__Dataset entries__:
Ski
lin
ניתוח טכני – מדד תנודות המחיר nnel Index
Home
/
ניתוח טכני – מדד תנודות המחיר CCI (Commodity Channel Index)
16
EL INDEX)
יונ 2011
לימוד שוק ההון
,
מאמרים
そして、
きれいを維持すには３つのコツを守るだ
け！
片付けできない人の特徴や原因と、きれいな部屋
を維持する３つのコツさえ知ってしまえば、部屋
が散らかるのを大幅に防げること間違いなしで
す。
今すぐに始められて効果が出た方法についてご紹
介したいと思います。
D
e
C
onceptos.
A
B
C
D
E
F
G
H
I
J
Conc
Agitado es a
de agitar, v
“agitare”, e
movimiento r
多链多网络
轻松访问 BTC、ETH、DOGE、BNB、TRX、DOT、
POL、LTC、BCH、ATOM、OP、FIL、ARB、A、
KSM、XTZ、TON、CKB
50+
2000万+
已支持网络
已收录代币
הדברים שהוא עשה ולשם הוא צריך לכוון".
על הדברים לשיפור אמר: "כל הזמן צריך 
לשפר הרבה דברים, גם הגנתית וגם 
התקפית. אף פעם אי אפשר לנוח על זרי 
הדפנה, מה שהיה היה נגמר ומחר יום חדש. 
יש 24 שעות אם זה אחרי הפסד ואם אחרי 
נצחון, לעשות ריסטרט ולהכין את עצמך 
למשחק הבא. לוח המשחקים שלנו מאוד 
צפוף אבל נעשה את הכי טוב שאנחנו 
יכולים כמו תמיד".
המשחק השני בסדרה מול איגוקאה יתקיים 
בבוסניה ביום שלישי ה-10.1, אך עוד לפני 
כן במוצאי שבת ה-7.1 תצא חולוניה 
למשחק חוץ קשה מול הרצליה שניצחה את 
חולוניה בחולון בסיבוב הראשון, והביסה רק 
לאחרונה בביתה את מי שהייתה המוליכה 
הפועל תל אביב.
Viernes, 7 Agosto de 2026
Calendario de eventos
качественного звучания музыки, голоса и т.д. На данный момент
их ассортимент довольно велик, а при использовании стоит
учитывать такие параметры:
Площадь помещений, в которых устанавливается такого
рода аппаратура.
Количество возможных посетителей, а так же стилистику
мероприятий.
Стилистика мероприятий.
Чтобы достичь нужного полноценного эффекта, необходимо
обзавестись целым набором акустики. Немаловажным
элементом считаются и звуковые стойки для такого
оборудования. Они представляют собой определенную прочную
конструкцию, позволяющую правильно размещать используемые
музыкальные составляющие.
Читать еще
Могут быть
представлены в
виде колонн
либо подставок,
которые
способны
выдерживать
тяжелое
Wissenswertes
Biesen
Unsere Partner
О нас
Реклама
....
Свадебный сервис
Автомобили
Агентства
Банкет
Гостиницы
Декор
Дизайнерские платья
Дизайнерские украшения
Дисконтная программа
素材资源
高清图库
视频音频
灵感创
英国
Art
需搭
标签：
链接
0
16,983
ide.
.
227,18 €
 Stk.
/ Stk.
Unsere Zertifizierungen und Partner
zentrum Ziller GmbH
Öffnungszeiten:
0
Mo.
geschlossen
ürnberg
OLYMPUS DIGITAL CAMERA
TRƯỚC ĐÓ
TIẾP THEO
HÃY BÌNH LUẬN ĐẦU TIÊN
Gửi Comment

__Brief__: Set down only the line containing "конструкцию, позволяющую правильно" and the lines after it through the end, exactly as they appear above.

__Exercise solution__:
конструкцию, позволяющую правильно размещать используемые
музыкальные составляющие.
Читать еще
Могут быть
представлены в
виде колонн
либо подставок,
которые
способны
выдерживать
тяжелое
Wissenswertes
Biesen
Unsere Partner
О нас
Реклама
....
Свадебный сервис
Автомобили
Агентства
Банкет
Гостиницы
Декор
Дизайнерские платья
Дизайнерские украшения
Дисконтная программа
素材资源
高清图库
视频音频
灵感创
英国
Art
需搭
标签：
链接
0
16,983
ide.
.
227,18 €
 Stk.
/ Stk.
Unsere Zertifizierungen und Partner
zentrum Ziller GmbH
Öffnungszeiten:
0
Mo.
geschlossen
ürnberg
OLYMPUS DIGITAL CAMERA
TRƯỚC ĐÓ
TIẾP THEO
HÃY BÌNH LUẬN ĐẦU TIÊN
Gửi Comment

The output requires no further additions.